Brandi Glover is a PhD candidate in the Cellular and Molecular Medicine program at Johns Hopkins School of Medicine. Under the advisement of Laura Wood, MD, PhD, in the Department of Pathology, she is using patient-derived organoid systems to study the impact of Krüppel-like factor 4 (KLF4) hotspot mutations on early pancreatic tumorigenesis in Intraductal Papillary Mucinous Neoplasms (IPMNs).

Born and raised in Louisiana, Brandi earned her Bachelor of Science in Biology at Xavier University of Louisiana, situated in the heart of New Orleans. While there, she conducted research and participated in mentorship programs through both the Ronald E. McNair Postbaccalaureate Scholars Program and the Research Initiative for Scientific Advancement (RISE) Scholars Program. It was during this period that she committed herself to promoting health equity and diversity in clinical research, setting her on her unique path towards becoming a physician-scientist.

Brandi, a mother to two wonderful children, juggles her roles as a dedicated parent and an involved student. She has held numerous leadership roles at Hopkins, including secretary of the Biomedical Scholars Association (BSA), Vice President of Events with the Graduate Student Association (GSA), Johns Hopkins Science Policy & Diplomacy Group’s GSA representative, and a member of the School of Medicine’s Diversity Council. She is also the founder and president of Student Mothers of Hopkins (SMOH) and has collaborated with the Pancreatic Cancer Action Network (PanCAN), contributing to a campaign promoting equity in pancreatic cancer research.
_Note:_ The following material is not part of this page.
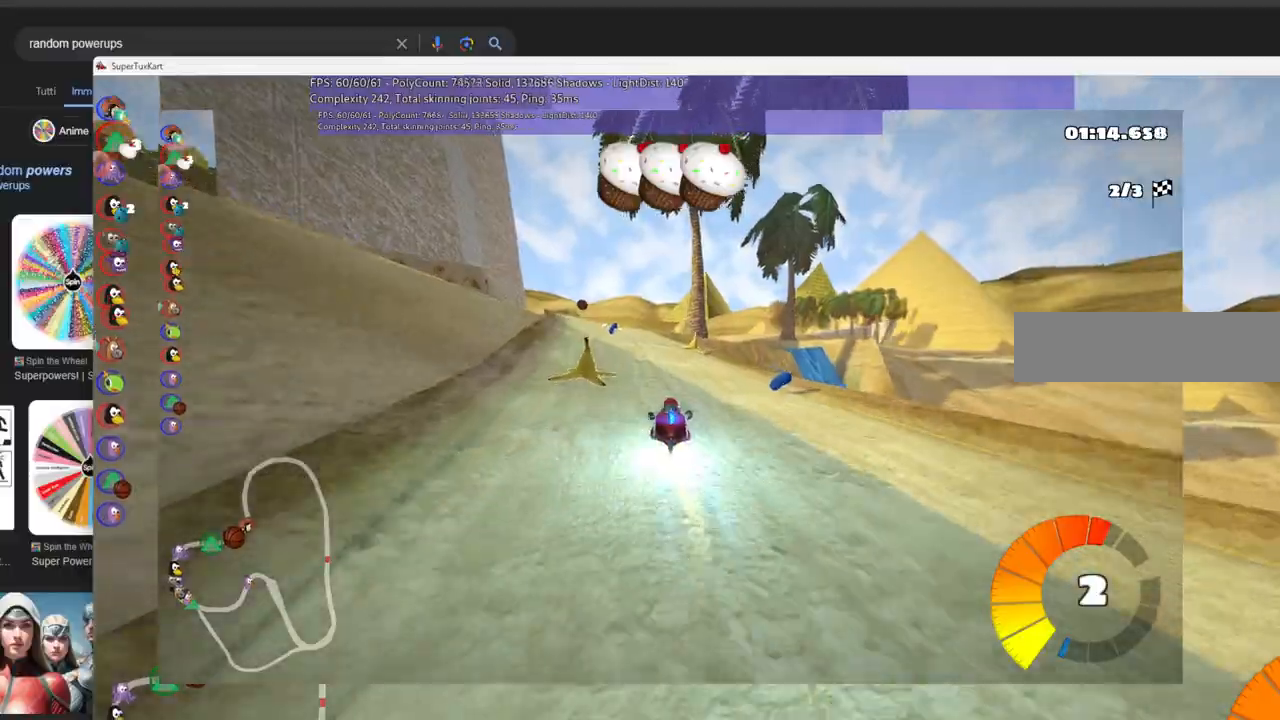
{"keys": ["up"]}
Upon completion of her PhD, Brandi plans to apply to medical school where she aims to train as a physician. Her long-term goal is to practice medicine while also running her own laboratory as a principal investigator. As a PHutures Fellow, Brandi is eager to help strategize new ideas, advance current initiatives, and guide students who are on the path to an academic career. Recognizing her path as somewhat “non-traditional”, she hopes to highlight the many different routes that can lead to a successful career in academia.